La prochaine étape nous mène à travers la forêt au col du Tracol,  puis à 1240 m. d’alt., adieu le bassin du Rhône,  passant la ligne de partage des eaux, nous entrons dans celui de la Loire. Nos chemins sont de larges travées d’exploitations forestières (!…). Sur l’autre versant, la végétation est beaucoup plus variée. Pluie,  temps frais,  restes de neige du jour; presqu’arrivés, Pierre-Olivier a un petit coup de rhume et  de fièvre. L’organisation est parfaite, il soigne sa petite crève, nous prenons un jour de repos au gîte des Sétoux,  deux nuits à profiter du meilleur confort jamais eu depuis le départ et il neige et vente toute la journée; nous sommes à 1100m. d’alt. Une meilleure synchronisation aurait été impossible.

N’ayant aucune provision, nous allons à midi au café du hameau, restaurant de Pays proposant le bœuf AOP Fin Gras du plateau du Mezenc, une découverte gastronomique et intéressante. Les vaches sont dehors l’été, dans des prairies d’altitude de fleurs variées et spécifiques.
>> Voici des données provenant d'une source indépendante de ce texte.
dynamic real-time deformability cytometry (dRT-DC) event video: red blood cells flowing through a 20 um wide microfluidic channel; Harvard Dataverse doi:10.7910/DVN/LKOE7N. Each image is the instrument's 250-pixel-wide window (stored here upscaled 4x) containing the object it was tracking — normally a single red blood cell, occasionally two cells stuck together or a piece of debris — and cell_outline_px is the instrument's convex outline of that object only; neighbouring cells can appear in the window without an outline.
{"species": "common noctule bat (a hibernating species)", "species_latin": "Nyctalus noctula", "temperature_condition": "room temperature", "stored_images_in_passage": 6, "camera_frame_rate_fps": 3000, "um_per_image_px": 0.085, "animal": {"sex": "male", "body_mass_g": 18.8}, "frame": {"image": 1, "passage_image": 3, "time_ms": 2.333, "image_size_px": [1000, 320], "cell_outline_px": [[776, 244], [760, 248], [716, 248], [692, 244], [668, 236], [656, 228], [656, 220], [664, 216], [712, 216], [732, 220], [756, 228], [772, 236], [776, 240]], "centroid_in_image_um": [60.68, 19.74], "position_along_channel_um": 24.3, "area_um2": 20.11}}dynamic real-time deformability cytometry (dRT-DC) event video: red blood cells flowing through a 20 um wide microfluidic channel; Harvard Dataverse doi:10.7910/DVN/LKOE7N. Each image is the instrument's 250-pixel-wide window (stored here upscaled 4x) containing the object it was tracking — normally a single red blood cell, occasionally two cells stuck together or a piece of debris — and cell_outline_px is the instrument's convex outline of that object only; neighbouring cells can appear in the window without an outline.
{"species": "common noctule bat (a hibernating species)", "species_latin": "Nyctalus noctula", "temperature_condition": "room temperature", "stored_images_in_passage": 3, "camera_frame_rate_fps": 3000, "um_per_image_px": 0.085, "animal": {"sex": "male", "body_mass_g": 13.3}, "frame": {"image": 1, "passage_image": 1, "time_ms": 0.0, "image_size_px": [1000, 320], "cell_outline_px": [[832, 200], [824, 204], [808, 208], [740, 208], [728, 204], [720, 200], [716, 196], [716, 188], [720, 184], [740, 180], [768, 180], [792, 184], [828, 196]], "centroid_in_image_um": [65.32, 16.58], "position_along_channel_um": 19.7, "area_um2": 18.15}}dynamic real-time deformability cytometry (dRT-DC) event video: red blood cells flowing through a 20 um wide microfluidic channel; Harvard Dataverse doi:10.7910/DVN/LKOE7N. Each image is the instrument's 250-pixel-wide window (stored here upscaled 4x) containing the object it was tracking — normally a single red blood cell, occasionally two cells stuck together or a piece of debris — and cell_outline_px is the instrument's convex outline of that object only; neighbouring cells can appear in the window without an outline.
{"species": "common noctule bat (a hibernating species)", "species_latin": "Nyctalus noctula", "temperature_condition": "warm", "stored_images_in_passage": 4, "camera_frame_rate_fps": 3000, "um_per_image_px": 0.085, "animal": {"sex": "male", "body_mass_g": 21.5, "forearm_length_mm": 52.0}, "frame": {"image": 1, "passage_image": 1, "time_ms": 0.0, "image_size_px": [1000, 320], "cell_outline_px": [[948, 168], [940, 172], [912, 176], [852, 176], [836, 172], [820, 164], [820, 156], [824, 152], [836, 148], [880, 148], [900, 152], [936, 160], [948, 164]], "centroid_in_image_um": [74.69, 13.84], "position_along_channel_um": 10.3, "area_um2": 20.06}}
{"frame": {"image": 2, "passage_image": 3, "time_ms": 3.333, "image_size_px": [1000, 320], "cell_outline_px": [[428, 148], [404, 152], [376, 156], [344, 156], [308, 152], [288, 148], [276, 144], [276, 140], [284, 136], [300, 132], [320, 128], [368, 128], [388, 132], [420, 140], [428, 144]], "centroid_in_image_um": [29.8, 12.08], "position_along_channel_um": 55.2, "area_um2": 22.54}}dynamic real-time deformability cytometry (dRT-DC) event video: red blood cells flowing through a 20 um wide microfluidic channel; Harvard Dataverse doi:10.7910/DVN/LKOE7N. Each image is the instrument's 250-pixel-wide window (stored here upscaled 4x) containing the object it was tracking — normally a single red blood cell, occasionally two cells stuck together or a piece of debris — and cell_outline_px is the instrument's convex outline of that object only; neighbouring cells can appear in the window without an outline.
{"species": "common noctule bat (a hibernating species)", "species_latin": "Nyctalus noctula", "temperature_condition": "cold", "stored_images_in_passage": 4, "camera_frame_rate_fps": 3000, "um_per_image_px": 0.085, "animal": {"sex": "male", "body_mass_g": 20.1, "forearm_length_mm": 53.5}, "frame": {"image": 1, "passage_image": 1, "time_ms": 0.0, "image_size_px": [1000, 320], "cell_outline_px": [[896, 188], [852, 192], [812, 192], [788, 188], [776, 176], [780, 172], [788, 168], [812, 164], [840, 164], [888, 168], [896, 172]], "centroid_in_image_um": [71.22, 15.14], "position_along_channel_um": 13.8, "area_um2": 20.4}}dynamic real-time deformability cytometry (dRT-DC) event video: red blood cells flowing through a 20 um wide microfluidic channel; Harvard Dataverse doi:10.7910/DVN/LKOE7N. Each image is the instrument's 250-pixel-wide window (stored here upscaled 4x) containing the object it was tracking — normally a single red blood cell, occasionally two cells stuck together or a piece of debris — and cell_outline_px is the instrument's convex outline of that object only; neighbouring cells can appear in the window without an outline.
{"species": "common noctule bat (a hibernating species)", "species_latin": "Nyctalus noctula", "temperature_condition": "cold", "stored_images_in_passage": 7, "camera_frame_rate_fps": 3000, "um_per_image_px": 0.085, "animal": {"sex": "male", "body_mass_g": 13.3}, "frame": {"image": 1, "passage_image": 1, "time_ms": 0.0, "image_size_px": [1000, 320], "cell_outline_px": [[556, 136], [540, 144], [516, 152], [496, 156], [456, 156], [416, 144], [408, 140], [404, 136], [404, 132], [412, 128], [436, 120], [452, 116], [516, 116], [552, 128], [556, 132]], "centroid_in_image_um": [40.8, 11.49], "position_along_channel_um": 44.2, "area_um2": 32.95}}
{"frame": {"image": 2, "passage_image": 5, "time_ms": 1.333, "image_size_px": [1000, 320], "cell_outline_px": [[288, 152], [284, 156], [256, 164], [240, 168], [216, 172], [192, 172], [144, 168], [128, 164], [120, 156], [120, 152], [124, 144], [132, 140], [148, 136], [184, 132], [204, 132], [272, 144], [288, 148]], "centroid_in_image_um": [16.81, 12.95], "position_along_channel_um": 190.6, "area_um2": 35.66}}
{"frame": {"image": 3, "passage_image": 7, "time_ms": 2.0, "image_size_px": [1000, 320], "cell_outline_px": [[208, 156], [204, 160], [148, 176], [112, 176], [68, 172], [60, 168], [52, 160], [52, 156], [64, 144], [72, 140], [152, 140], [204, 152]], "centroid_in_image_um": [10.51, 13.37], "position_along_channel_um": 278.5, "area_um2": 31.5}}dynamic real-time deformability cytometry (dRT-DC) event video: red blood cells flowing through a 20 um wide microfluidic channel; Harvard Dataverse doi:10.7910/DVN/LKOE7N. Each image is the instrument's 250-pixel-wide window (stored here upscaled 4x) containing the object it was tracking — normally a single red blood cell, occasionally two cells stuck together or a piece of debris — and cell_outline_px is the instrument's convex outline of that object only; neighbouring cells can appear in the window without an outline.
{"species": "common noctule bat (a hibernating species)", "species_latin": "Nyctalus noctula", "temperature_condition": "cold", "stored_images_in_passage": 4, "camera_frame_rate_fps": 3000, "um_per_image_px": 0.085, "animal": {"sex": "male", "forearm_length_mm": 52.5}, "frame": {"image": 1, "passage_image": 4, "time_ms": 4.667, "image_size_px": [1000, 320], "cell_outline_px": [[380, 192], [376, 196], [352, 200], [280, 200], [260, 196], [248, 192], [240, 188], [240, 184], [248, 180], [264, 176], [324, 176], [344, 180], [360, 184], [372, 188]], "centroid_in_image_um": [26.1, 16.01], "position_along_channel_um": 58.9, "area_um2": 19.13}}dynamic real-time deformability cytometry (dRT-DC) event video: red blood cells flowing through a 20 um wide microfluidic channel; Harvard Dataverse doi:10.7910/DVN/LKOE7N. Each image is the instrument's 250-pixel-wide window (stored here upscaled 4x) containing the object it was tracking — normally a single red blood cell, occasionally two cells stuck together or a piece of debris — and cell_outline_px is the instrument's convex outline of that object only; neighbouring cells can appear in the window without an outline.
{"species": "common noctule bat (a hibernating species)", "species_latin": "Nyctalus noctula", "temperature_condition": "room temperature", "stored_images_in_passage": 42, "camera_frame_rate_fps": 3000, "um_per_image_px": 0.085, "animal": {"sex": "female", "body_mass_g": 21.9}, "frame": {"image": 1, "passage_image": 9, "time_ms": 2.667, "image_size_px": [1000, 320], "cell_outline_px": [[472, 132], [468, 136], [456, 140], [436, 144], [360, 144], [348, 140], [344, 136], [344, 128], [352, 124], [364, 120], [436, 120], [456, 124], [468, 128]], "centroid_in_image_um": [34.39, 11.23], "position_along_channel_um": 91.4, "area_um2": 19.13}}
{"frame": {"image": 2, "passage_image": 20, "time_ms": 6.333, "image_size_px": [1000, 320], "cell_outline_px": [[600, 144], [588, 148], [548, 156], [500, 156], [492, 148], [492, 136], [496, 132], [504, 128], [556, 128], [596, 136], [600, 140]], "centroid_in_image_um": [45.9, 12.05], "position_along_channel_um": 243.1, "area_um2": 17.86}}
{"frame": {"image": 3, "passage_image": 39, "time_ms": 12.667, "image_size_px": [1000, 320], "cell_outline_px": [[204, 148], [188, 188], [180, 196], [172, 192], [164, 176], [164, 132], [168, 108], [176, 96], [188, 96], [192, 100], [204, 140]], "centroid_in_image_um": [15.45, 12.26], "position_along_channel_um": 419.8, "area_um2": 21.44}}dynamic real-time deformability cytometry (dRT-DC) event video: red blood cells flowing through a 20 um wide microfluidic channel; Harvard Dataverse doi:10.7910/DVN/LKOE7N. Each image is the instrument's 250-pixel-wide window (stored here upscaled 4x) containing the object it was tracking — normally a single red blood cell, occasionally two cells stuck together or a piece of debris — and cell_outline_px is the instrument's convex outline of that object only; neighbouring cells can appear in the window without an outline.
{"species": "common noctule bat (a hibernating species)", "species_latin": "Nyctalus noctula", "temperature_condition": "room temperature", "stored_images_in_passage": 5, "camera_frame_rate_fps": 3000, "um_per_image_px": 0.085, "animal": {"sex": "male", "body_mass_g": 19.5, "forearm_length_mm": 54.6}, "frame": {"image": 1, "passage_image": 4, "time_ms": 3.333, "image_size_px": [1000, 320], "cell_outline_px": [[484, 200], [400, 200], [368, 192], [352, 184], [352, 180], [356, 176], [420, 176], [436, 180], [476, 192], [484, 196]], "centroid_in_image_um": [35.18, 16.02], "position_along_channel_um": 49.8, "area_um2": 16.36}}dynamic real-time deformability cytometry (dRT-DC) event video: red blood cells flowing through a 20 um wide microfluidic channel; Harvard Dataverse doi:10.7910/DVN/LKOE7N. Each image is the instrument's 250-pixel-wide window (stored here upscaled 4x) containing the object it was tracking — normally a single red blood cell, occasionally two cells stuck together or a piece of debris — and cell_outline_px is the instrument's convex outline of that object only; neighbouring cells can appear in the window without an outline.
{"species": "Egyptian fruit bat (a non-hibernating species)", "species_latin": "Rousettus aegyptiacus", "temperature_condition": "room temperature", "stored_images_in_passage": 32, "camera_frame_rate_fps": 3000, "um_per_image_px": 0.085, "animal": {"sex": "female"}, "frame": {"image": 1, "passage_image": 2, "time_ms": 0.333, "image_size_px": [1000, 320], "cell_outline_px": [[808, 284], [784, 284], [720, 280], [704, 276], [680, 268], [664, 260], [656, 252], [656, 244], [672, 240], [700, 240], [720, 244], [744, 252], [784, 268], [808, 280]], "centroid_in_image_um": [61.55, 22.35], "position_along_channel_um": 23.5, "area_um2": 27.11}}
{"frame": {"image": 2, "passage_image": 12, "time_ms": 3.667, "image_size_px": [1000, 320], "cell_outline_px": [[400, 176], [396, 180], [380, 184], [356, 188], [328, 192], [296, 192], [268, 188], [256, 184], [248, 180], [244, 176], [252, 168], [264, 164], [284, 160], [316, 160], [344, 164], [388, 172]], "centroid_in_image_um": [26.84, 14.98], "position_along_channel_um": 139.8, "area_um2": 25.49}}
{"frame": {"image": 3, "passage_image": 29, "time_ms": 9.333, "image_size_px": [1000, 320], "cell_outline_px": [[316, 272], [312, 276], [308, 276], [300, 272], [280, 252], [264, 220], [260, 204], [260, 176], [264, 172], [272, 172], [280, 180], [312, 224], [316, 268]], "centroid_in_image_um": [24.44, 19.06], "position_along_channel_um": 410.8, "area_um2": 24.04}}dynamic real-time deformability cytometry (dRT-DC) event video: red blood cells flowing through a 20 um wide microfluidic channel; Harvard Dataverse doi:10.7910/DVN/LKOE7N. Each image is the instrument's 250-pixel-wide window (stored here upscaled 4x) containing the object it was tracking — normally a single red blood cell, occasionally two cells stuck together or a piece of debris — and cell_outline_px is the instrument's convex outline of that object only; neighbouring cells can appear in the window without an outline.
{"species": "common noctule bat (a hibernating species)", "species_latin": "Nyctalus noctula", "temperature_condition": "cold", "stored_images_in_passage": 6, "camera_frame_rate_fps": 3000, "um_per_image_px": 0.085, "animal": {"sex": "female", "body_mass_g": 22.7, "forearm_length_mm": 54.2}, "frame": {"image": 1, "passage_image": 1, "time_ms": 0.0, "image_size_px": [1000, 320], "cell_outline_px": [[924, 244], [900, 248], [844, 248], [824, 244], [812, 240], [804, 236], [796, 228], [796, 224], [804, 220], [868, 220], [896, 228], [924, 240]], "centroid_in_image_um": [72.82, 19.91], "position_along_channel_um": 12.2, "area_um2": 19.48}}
Le climat très rude oblige de garder les bêtes à l’étable de nombreux mois, mais elles ne sont nourries qu’avec le foin local, sans enrubannage ni ensilage, d’où le peu de bêtes à l’hectare. La création et le succès de cette AOP préserve l’avenir économique et social sur ce plateau, ainsi qu’une excellente biodiversité.

Bien reposés, nous repartons par le brouillard, auquel nous n’échapperons pas chaque matin les 4 prochains jours, soit jusqu’à Puy-en-Velay. Forêts, prairies, vastes étendues, mais aussi points de vue passés sans beaucoup de visibilité, hameaux plus ou moins vides rendus encore plus lugubres par la brume. Ces étapes nous laissent plus de souvenirs quant aux contacts avec nos hôtes, ou à la variété du confort aux hébergements toujours imprévisible que d’images de paysages exotiques. Toutefois, nous devinons ces collines circulaires, anciens volcans n’ayant jamais explosés, des dômes de magma. Auparavant, nous avions admiré la collection des douze tableaux flamands du 16ième s. (Albert Grimmer) à Montfaucon-en-Velay.  L’histoire de cette collection qui a échappé à la destruction lors des révoltes protestantes et lors de la Révolution, et a ensuite été retrouvée après avoir été volée en 1995 est un véritable roman policier.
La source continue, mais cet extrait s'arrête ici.